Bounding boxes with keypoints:

╔══

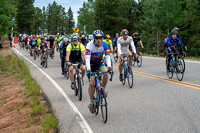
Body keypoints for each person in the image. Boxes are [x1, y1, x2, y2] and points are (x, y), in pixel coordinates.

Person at [86, 30, 112, 113]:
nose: (98, 40)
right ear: (94, 38)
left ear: (102, 39)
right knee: (92, 83)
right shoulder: (89, 45)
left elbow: (107, 57)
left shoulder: (105, 44)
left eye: (100, 38)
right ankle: (91, 101)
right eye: (96, 38)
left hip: (100, 63)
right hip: (91, 65)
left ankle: (102, 90)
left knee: (106, 73)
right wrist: (89, 70)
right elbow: (87, 59)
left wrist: (109, 67)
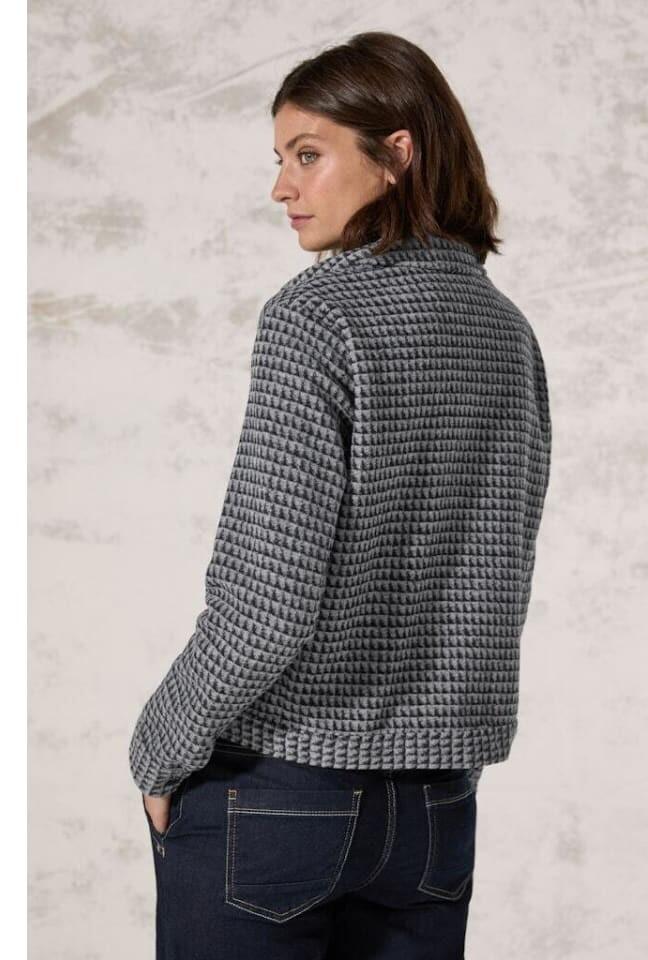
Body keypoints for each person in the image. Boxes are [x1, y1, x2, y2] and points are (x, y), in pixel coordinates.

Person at [129, 31, 552, 959]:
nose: (282, 187)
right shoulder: (506, 331)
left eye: (308, 155)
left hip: (280, 795)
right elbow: (499, 573)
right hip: (436, 810)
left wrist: (159, 745)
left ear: (396, 153)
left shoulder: (318, 315)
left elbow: (268, 601)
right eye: (281, 159)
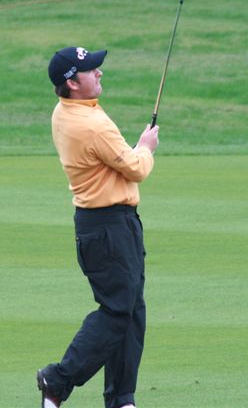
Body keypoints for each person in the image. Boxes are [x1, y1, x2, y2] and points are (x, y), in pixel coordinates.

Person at [37, 46, 159, 408]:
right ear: (72, 83)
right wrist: (147, 146)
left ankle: (122, 398)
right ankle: (57, 381)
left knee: (132, 309)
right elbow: (136, 168)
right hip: (109, 228)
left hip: (106, 224)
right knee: (118, 310)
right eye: (91, 70)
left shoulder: (66, 111)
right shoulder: (91, 123)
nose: (99, 73)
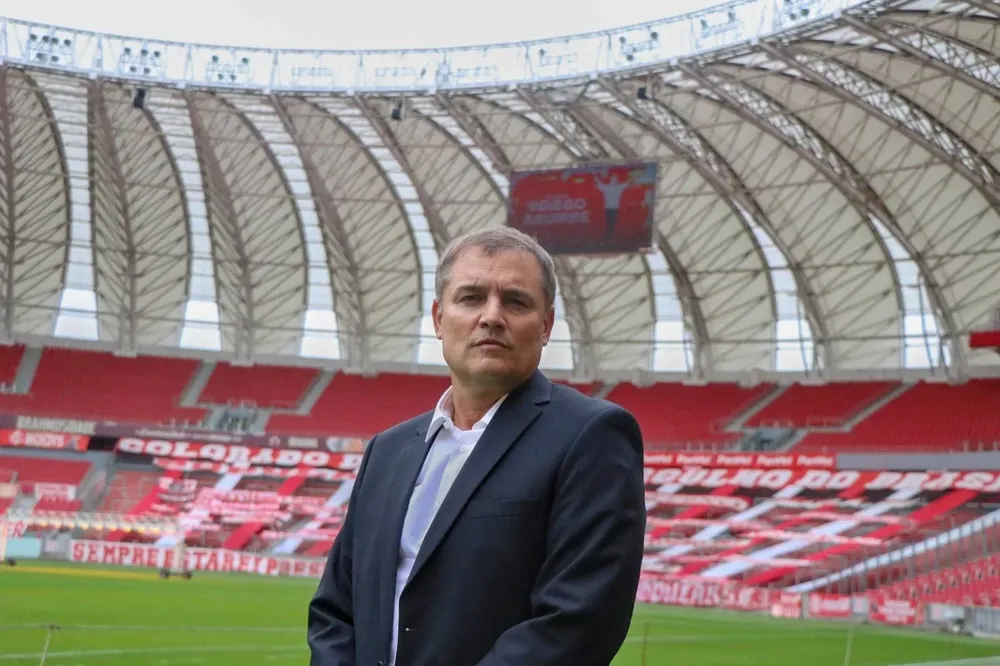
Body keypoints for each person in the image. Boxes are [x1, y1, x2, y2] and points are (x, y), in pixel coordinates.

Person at [307, 226, 647, 666]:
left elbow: (577, 621)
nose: (491, 316)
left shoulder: (591, 435)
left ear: (545, 325)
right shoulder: (387, 452)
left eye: (515, 301)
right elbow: (336, 608)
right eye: (470, 298)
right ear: (438, 319)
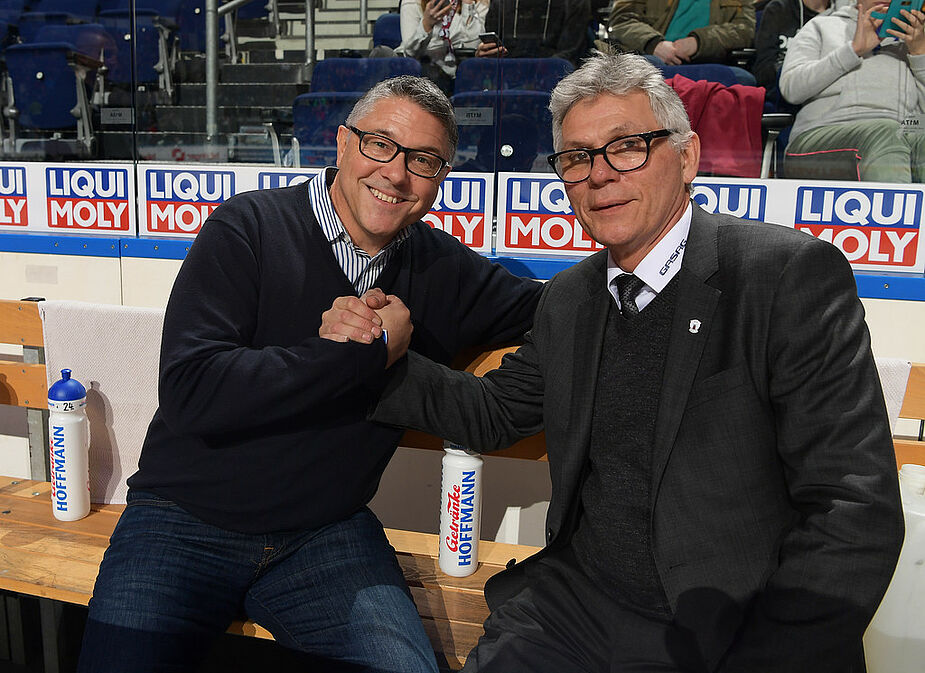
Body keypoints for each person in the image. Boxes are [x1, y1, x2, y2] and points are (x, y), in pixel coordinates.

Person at [350, 53, 903, 671]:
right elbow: (495, 411)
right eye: (577, 157)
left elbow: (853, 512)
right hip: (574, 611)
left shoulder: (783, 277)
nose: (600, 175)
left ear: (687, 157)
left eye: (627, 147)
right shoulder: (570, 298)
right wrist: (374, 352)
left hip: (728, 631)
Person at [76, 75, 541, 673]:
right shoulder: (249, 227)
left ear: (441, 177)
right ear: (343, 144)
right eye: (380, 145)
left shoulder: (441, 266)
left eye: (424, 161)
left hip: (326, 533)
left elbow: (557, 309)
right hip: (182, 520)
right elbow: (193, 390)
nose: (396, 174)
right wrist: (363, 355)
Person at [779, 0, 925, 182]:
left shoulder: (916, 42)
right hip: (821, 138)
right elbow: (791, 89)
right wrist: (854, 50)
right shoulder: (821, 26)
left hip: (900, 134)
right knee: (886, 132)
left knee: (903, 134)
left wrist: (919, 55)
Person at [607, 0, 758, 83]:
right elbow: (621, 21)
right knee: (644, 67)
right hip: (652, 60)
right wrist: (653, 44)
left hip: (706, 64)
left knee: (743, 79)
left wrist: (699, 42)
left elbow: (744, 30)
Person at [396, 0, 503, 93]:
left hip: (461, 72)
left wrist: (468, 5)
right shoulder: (413, 2)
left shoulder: (480, 3)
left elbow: (471, 48)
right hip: (424, 70)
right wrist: (426, 25)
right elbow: (410, 52)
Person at [751, 0, 832, 102]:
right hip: (781, 88)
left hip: (827, 89)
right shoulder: (779, 9)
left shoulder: (839, 15)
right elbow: (764, 66)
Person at [483, 0, 592, 65]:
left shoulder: (574, 3)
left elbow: (569, 52)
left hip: (555, 78)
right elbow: (494, 48)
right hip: (507, 76)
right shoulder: (501, 3)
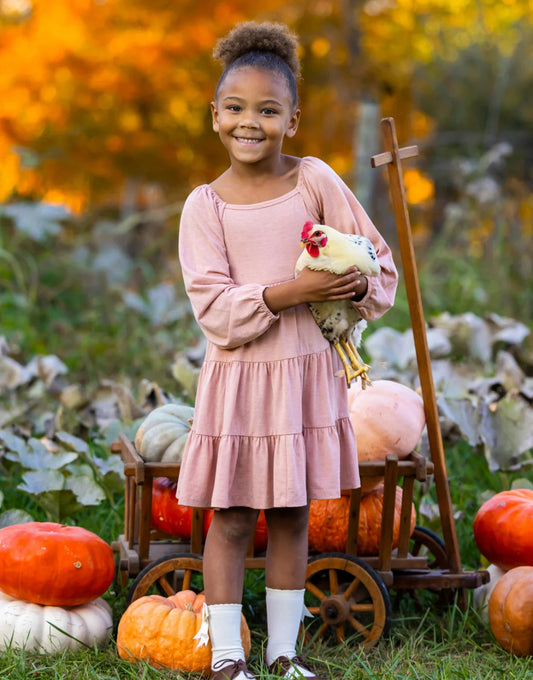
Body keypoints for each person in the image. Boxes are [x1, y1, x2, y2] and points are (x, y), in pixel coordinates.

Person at [177, 20, 398, 680]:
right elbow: (215, 309)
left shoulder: (315, 181)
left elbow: (375, 261)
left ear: (291, 120)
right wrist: (291, 290)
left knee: (294, 512)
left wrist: (355, 283)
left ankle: (282, 653)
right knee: (236, 517)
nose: (250, 123)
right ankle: (225, 657)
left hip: (305, 374)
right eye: (236, 109)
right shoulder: (204, 207)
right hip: (241, 380)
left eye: (267, 111)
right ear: (214, 115)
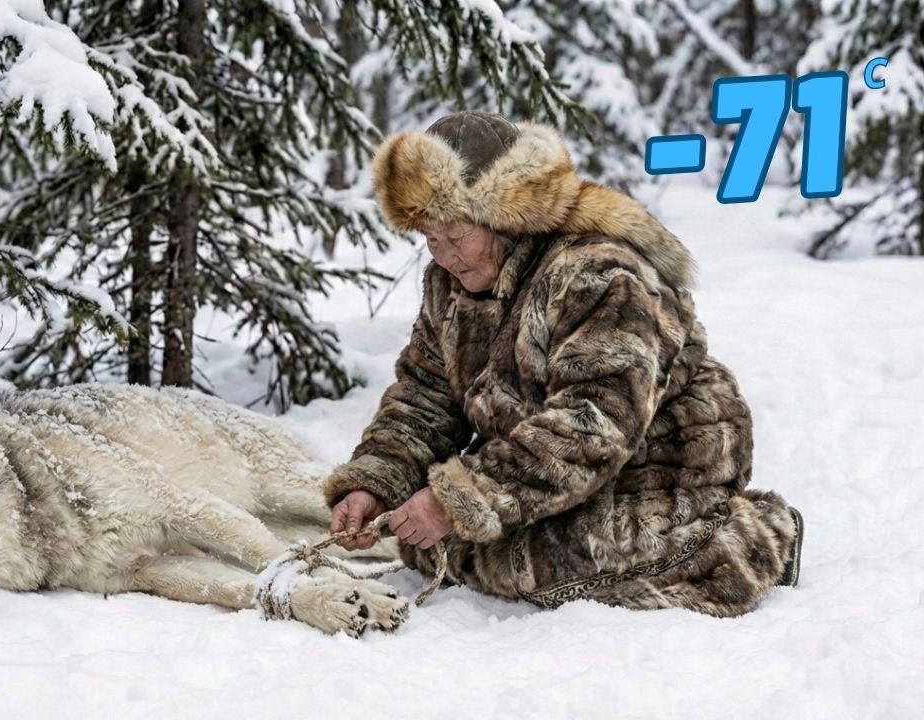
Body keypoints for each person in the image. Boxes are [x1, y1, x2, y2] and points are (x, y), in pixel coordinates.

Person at [324, 111, 802, 617]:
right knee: (440, 547)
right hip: (547, 465)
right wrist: (374, 483)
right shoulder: (451, 285)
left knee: (543, 564)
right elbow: (425, 396)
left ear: (502, 215)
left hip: (662, 460)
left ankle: (754, 538)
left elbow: (594, 423)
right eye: (429, 238)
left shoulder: (597, 272)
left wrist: (458, 499)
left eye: (456, 235)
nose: (444, 256)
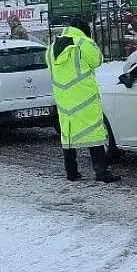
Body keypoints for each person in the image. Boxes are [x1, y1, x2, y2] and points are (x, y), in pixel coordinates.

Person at [46, 18, 118, 183]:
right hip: (85, 98)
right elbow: (97, 60)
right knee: (94, 132)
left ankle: (71, 172)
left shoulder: (51, 48)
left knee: (68, 135)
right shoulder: (84, 42)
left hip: (64, 99)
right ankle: (102, 172)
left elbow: (51, 68)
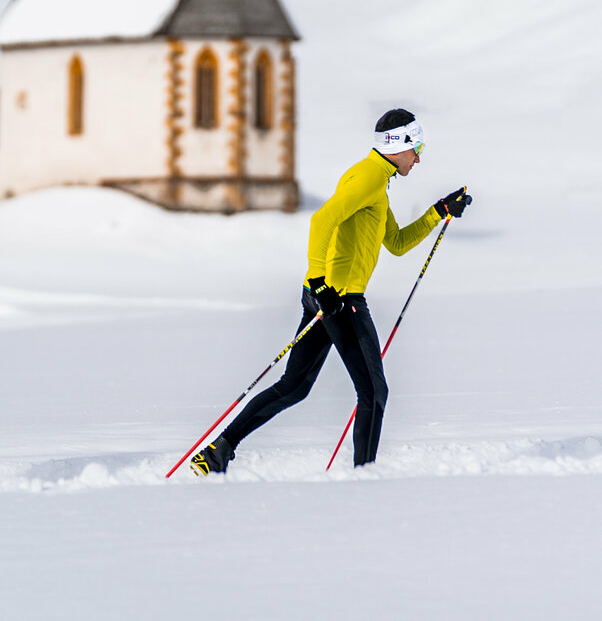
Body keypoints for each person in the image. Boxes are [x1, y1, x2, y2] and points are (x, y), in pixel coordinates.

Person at [190, 108, 471, 476]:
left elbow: (397, 243)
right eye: (416, 147)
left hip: (329, 297)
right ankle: (364, 480)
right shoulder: (369, 178)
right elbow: (322, 220)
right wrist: (319, 282)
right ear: (398, 144)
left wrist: (439, 211)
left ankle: (220, 449)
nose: (418, 157)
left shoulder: (374, 178)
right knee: (373, 392)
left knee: (294, 386)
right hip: (341, 300)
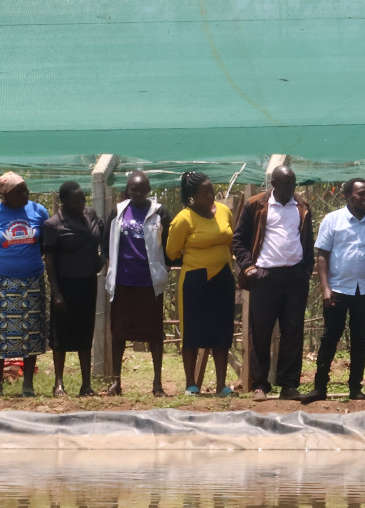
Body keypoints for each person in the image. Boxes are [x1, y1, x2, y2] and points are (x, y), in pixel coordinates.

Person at [303, 178, 365, 404]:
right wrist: (325, 289)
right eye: (361, 194)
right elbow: (322, 255)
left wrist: (361, 267)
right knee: (330, 337)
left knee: (359, 339)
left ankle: (355, 388)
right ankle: (319, 387)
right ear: (347, 196)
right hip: (337, 290)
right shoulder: (333, 220)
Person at [234, 164, 314, 401]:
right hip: (265, 277)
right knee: (261, 332)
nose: (291, 188)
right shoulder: (256, 205)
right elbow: (238, 240)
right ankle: (259, 384)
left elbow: (308, 241)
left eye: (293, 184)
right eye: (286, 184)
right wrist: (249, 267)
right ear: (274, 184)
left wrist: (306, 270)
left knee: (293, 331)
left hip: (295, 278)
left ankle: (288, 385)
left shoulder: (302, 206)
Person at [0, 172, 52, 397]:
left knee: (31, 331)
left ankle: (28, 383)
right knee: (0, 332)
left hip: (32, 279)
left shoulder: (38, 211)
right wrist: (5, 266)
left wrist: (27, 263)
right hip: (3, 281)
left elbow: (43, 244)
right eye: (20, 191)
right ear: (7, 195)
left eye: (26, 189)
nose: (26, 194)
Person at [166, 171, 237, 396]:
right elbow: (171, 251)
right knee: (193, 332)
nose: (211, 196)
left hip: (223, 278)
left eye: (212, 191)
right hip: (195, 281)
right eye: (205, 193)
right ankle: (191, 384)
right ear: (192, 196)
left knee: (222, 332)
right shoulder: (184, 218)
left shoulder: (224, 211)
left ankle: (221, 385)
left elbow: (231, 239)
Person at [103, 169, 173, 396]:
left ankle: (157, 383)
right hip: (124, 283)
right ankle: (116, 381)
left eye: (142, 189)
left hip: (149, 284)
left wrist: (163, 268)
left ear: (149, 190)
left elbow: (170, 246)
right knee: (119, 333)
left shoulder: (160, 212)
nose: (138, 193)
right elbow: (106, 244)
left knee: (154, 334)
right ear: (128, 190)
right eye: (134, 189)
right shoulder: (118, 212)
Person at [42, 180, 103, 396]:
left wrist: (101, 259)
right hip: (65, 285)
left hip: (87, 282)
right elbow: (49, 260)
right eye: (76, 200)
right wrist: (56, 293)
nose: (81, 203)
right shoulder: (54, 225)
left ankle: (86, 384)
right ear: (64, 201)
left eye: (83, 199)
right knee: (61, 334)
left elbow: (102, 236)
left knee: (85, 332)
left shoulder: (91, 216)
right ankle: (59, 383)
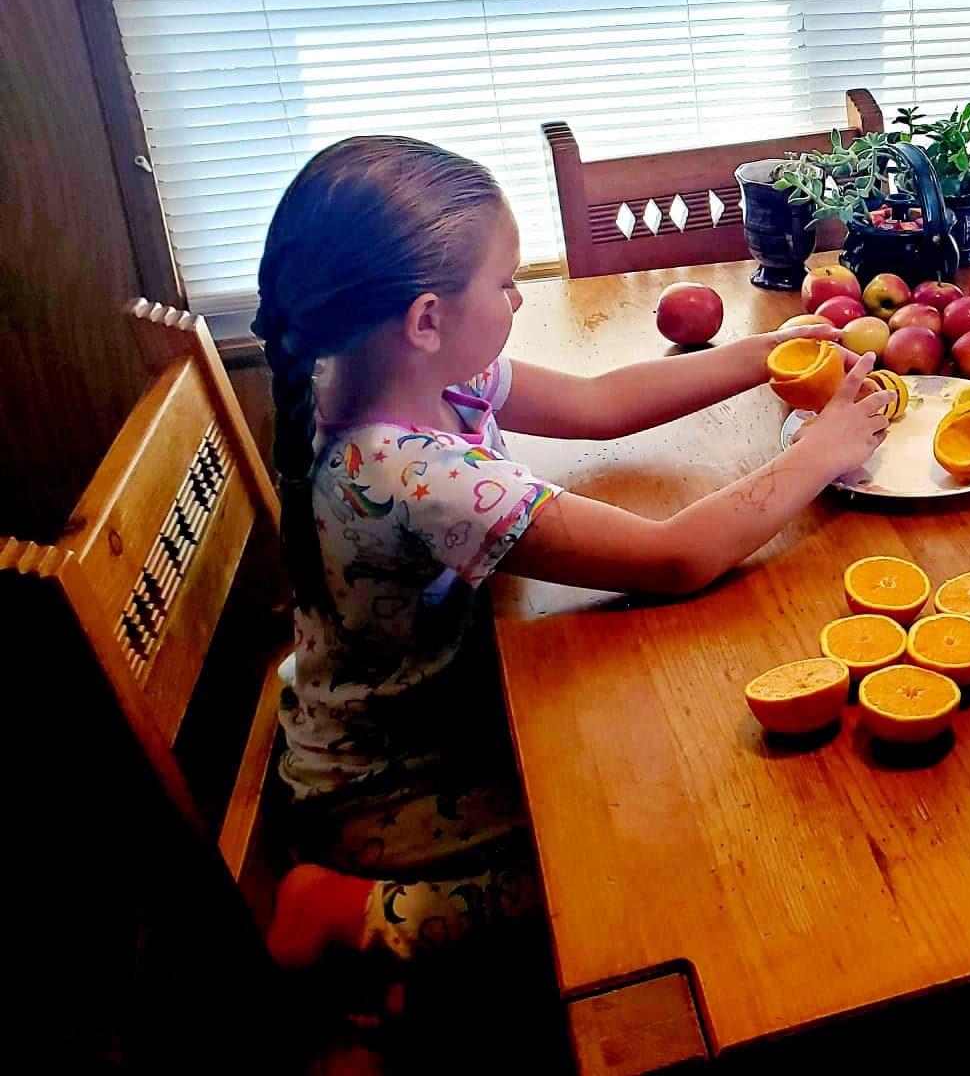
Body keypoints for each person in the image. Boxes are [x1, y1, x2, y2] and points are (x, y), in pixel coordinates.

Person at [251, 135, 890, 994]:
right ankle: (343, 914)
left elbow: (601, 404)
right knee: (628, 869)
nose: (520, 295)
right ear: (427, 319)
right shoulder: (414, 474)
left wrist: (764, 356)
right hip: (384, 784)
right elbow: (674, 557)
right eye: (507, 281)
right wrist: (821, 451)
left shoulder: (411, 374)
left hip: (381, 716)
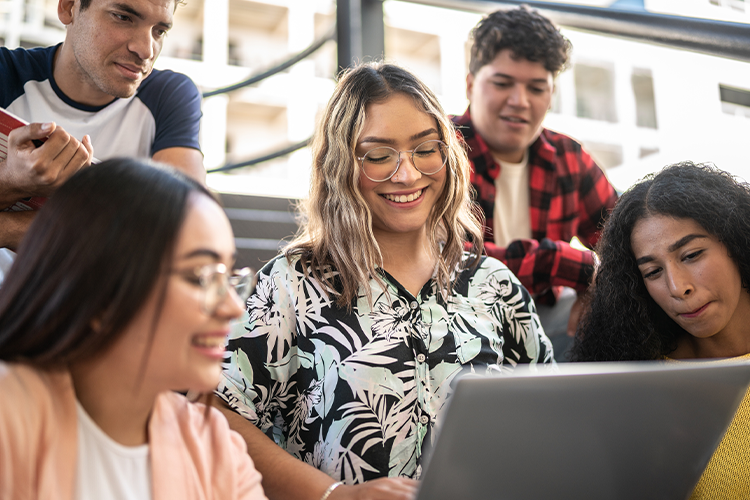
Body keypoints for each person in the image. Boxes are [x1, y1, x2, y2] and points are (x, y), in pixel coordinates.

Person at [215, 62, 554, 500]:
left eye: (425, 149)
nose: (407, 174)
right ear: (340, 165)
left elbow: (551, 415)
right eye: (378, 156)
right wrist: (336, 495)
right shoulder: (291, 283)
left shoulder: (494, 284)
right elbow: (217, 412)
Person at [0, 159, 266, 500]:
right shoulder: (10, 420)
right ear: (99, 292)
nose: (233, 307)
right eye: (202, 277)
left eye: (230, 278)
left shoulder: (217, 450)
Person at [571, 162, 750, 498]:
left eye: (692, 255)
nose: (677, 287)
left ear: (737, 240)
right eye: (652, 272)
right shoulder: (640, 382)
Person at [451, 6, 618, 358]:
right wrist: (564, 263)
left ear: (551, 94)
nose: (520, 101)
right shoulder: (436, 150)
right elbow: (444, 258)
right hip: (453, 325)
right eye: (502, 83)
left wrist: (601, 284)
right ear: (469, 85)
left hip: (542, 324)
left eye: (536, 87)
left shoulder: (568, 158)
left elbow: (627, 240)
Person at [0, 0, 204, 280]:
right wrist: (11, 181)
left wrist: (8, 228)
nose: (145, 50)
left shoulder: (169, 95)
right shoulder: (4, 74)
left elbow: (190, 234)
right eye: (123, 17)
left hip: (102, 316)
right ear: (69, 7)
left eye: (159, 31)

╚══

YOUR INSTRUCTIONS:
Reproduce the data above exactly, but only the lines from the one showing "right hip: (109, 228)" through the one showing "right ear: (438, 319)", with both ends kept and the pictures left out.

RESULT FOR THIS EXERCISE:
right hip: (109, 228)
left hip: (106, 224)
right knee: (118, 310)
right eye: (91, 70)
left shoulder: (66, 111)
right shoulder: (91, 123)
nose: (99, 73)
Body keypoints for each person in the image. Boxes are [x1, y1, x2, y2] and points are (x, y), in pixel coordinates.

Person at [307, 226, 647, 666]:
left elbow: (577, 621)
nose: (491, 316)
left shoulder: (591, 435)
left ear: (545, 325)
right shoulder: (387, 452)
left eye: (515, 301)
right elbow: (336, 608)
right eye: (470, 298)
right ear: (438, 319)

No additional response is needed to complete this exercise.